Rose Eason from GallupArts. Rose has recently taken the role of executive director of GallupArts, the local non-profit organization promoting the arts in Gallup, New Mexico. The organization is grassroots and like Axle, runs on a shoestring budget. We recently travelled to Gallup and surrounding areas for our E Pluribus Unum: Dinétah photo project. From our first introduction, Rose has shown unusual enthusiasm, intelligence and sensitivity and proved invaluable to helping us reach into a community where we had no contacts. Because of her knowledge of the community of Gallup, we experienced, over the course of a week, a remarkable amount of enthusiasm and appreciation for our presence. We also have deepened our understanding of Gallup’s incredible history and hopes for its future. We believe that Rose has vision and abilities for creating vital arts programming to strengthen her community. Any funding directed by her will surely enrich and vitalize those around her. Her initiative could serve as a beacon to small communities throughout the US, and frankly we would like to see that happen.
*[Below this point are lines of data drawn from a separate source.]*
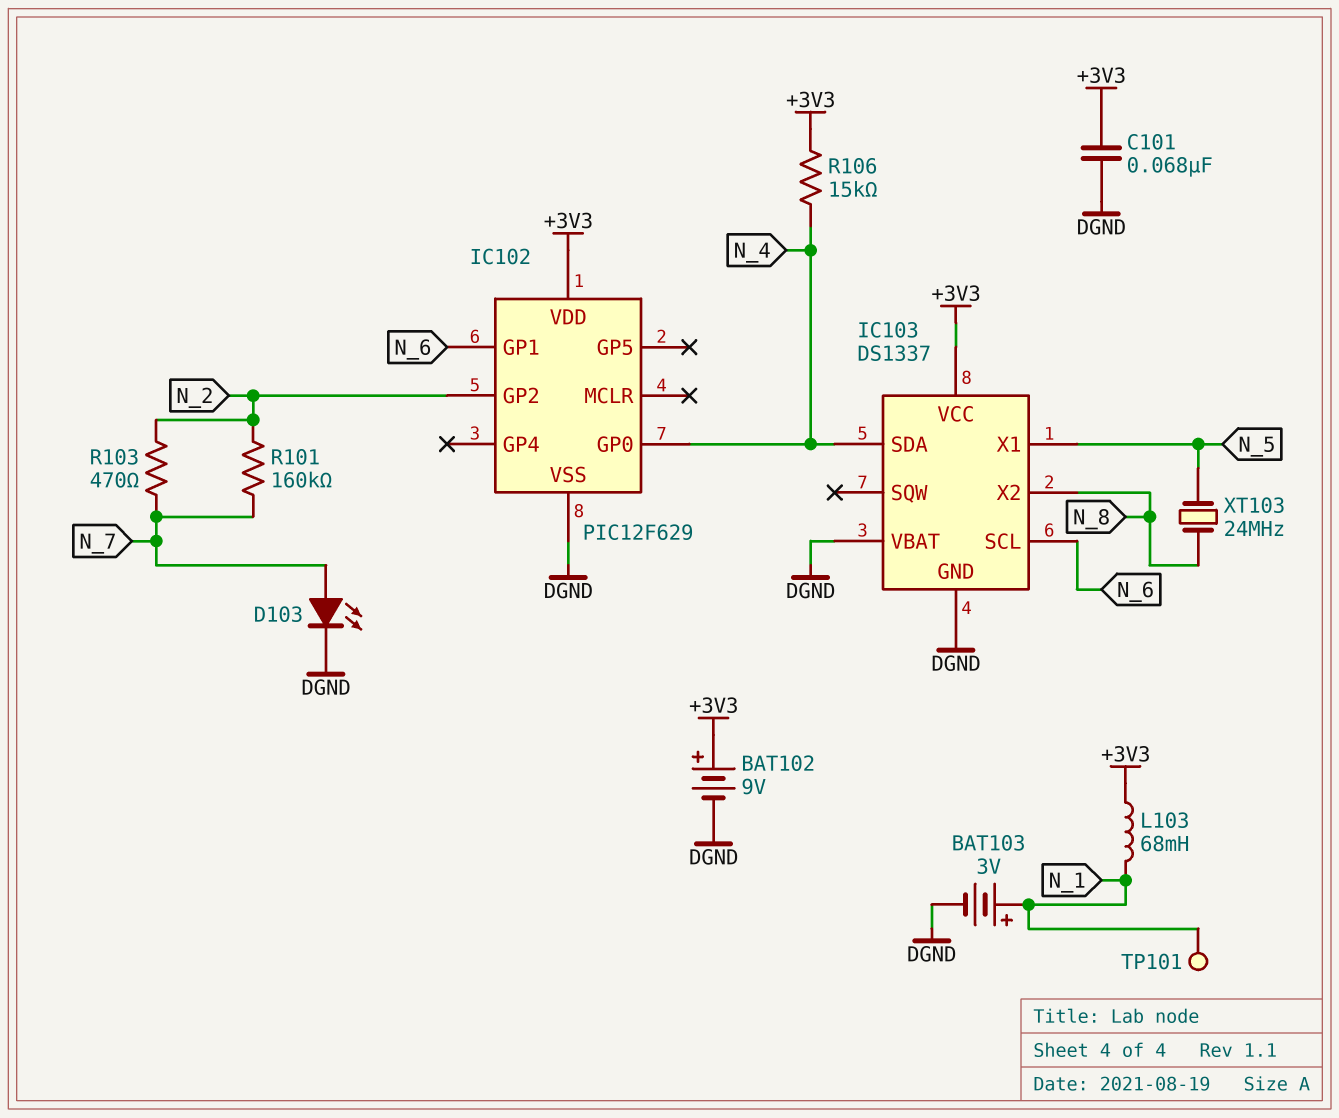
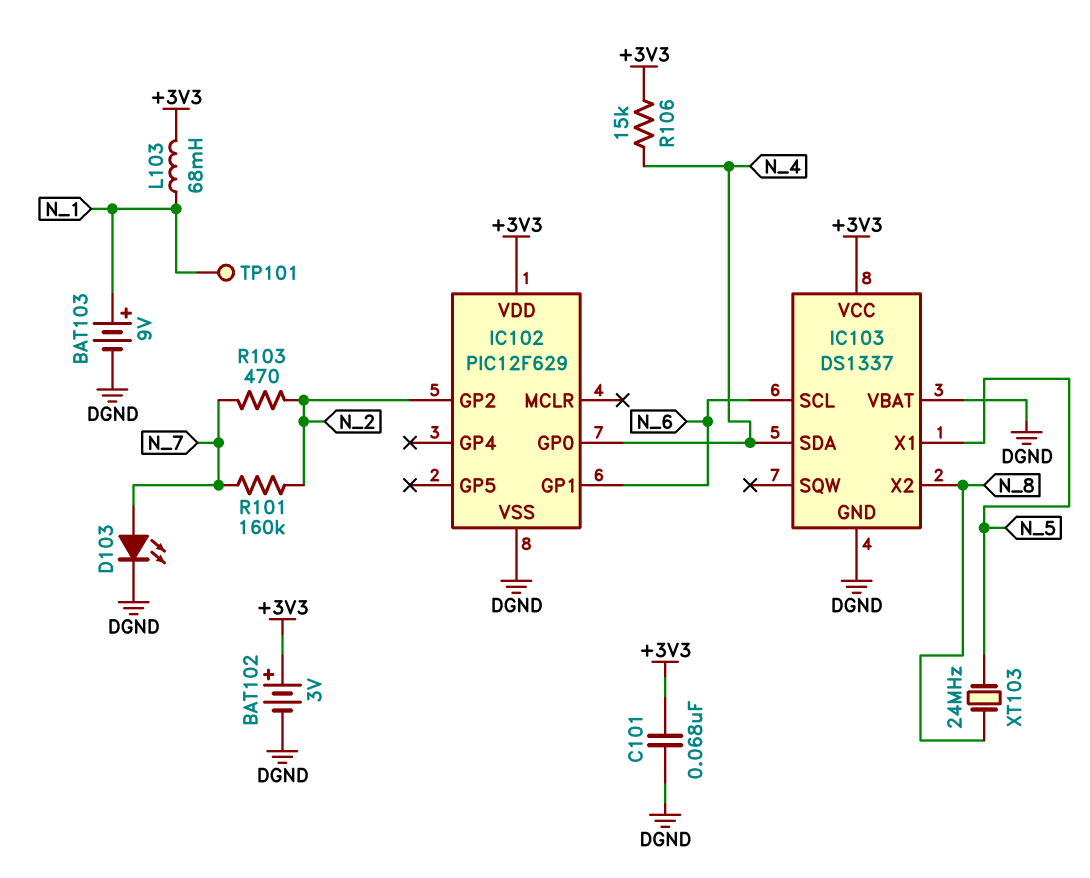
BAT102: 9V (plus +3V3, minus DGND) -> 3V (plus +3V3, minus DGND)
BAT103: 3V (plus N_1, minus DGND) -> 9V (plus N_1, minus DGND)

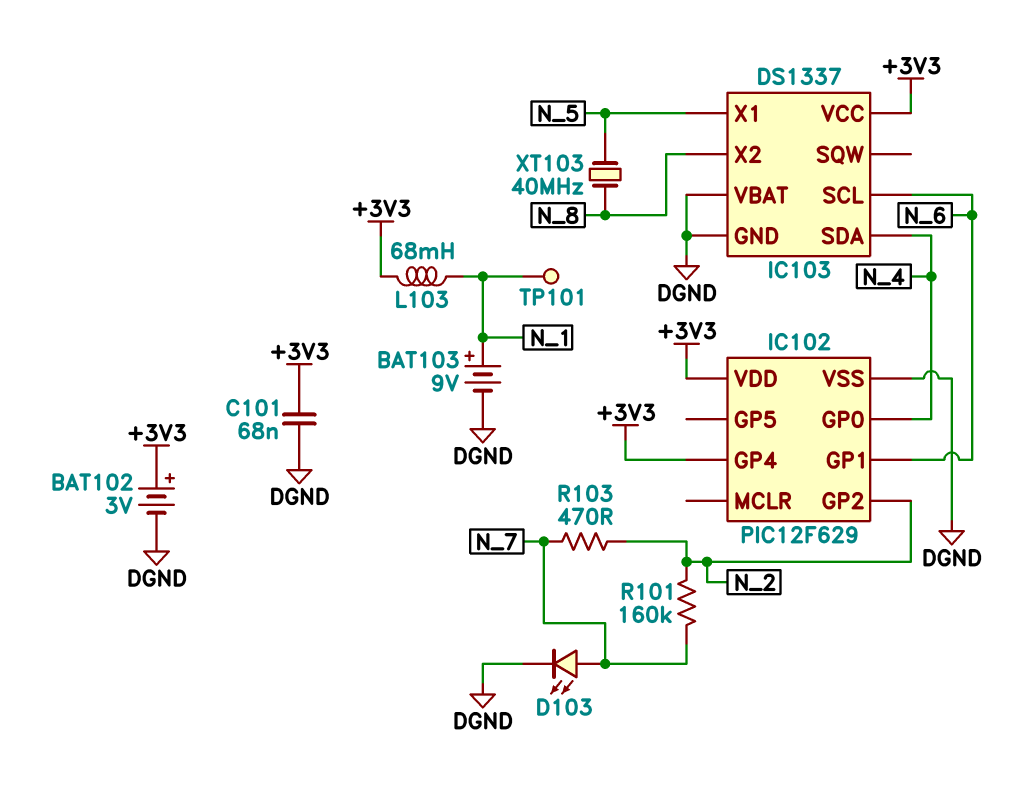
IC102 pin GP4: none -> +3V3
R106: 15k (+3V3, N_4) -> none
XT103: 24MHz (N_5, N_8) -> 40MHz (N_5, N_8)

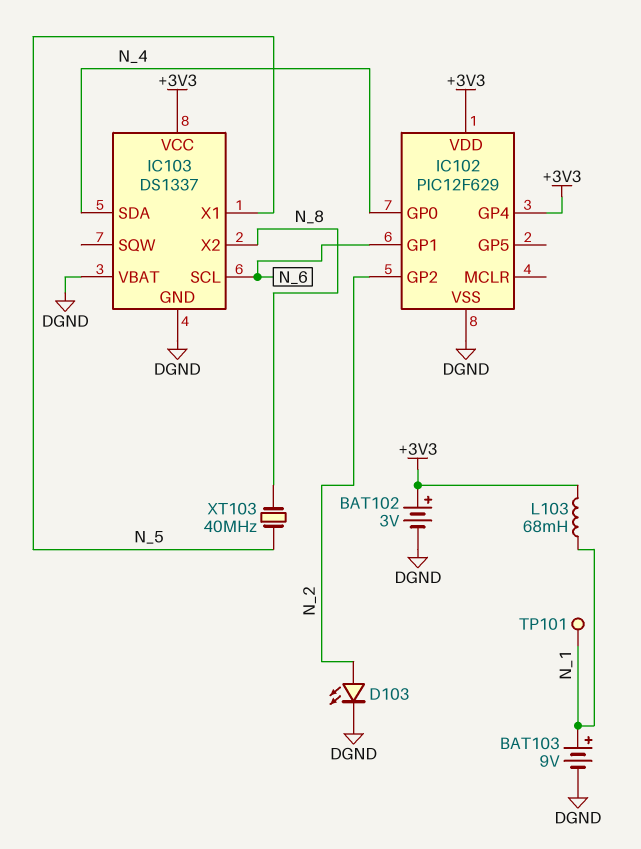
C101: 68nF (+3V3, DGND) -> none
D103: LED (A N_7, K DGND) -> LED (A N_2, K DGND)
R101: 160k (N_2, N_7) -> none
R103: 470 (N_2, N_7) -> none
Matthew Chase-Daniel (né Chase) was born in Cambridge Massachusetts in 1965 and lived in New York City in the1960s. He later raised tadpoles, minnows, and a raccoon, learned to fall off a horse, and hunt morels, wild violets, and rainbow trout in the Berkshire Mountains. In the mid and late 1980s, Chase-Daniel spent three years at Sarah Lawrence College in Bronxville, New York (B.A.), and three years in Paris, France, where he studied cultural anthropology, photography, and ethnographic film production (Ecole Pratique des Hautes Etudes & Sorbonne). Since 1989, he has lived in Santa Fe, New Mexico, renovating old houses, growing green chard, and making family and art. His photography and sculpture have been exhibited across the U.S. and in Europe. He is represented in Santa Monica, California by Craig Krull Gallery. He is the co-founder, co-owner, and co-curator of Axle Contemporary.
Jerry Wellman’s paintings and drawings have been exhibited at the Brooklyn Museum of Art, Holly Solomon Gallery in New York City, Pierogi Gallery in Brooklyn, The Downey Museum, and The Orange County Center of Contemporary Art in California, The El Paso Museum of Art, and The Revolving Museum in Boston. His drawings were selected for a traveling show sponsored by the Smithsonian. Wellman has taught at the Pasadena College of Art and Design, CalArts, and New Mexico State University. He was formerly the head curator at Los Angeles Institute of Contemporary Art. He is the co-founder, co-director and co-curator of Axle Contemporary.
About Erika Wanenmacher: The artist Flow Funder who brought us to Axle
What was that lightbulb moment when you knew who you wanted to recommend for your Flow Fund?
The guys who run Axle are amazing and they came to mind for this Flow Fund immediately. They are so egalitarian in their work and they show so many kinds of work from writers, performers, and more. Their gallery is not just about featuring established artists and yet, they are on the front lines of art in the community. They travel all over the city and make themselves and the gallery space super accessible.
What was the Flow Fund experience like for you?
It was great! It was more money than I could give to people individually. In fact, when I got my Kindle check [for her Makers Muse Award in 2013] I gave a few people money, including Axle. I gave them some money to help repair their engine. It was pretty thrilling!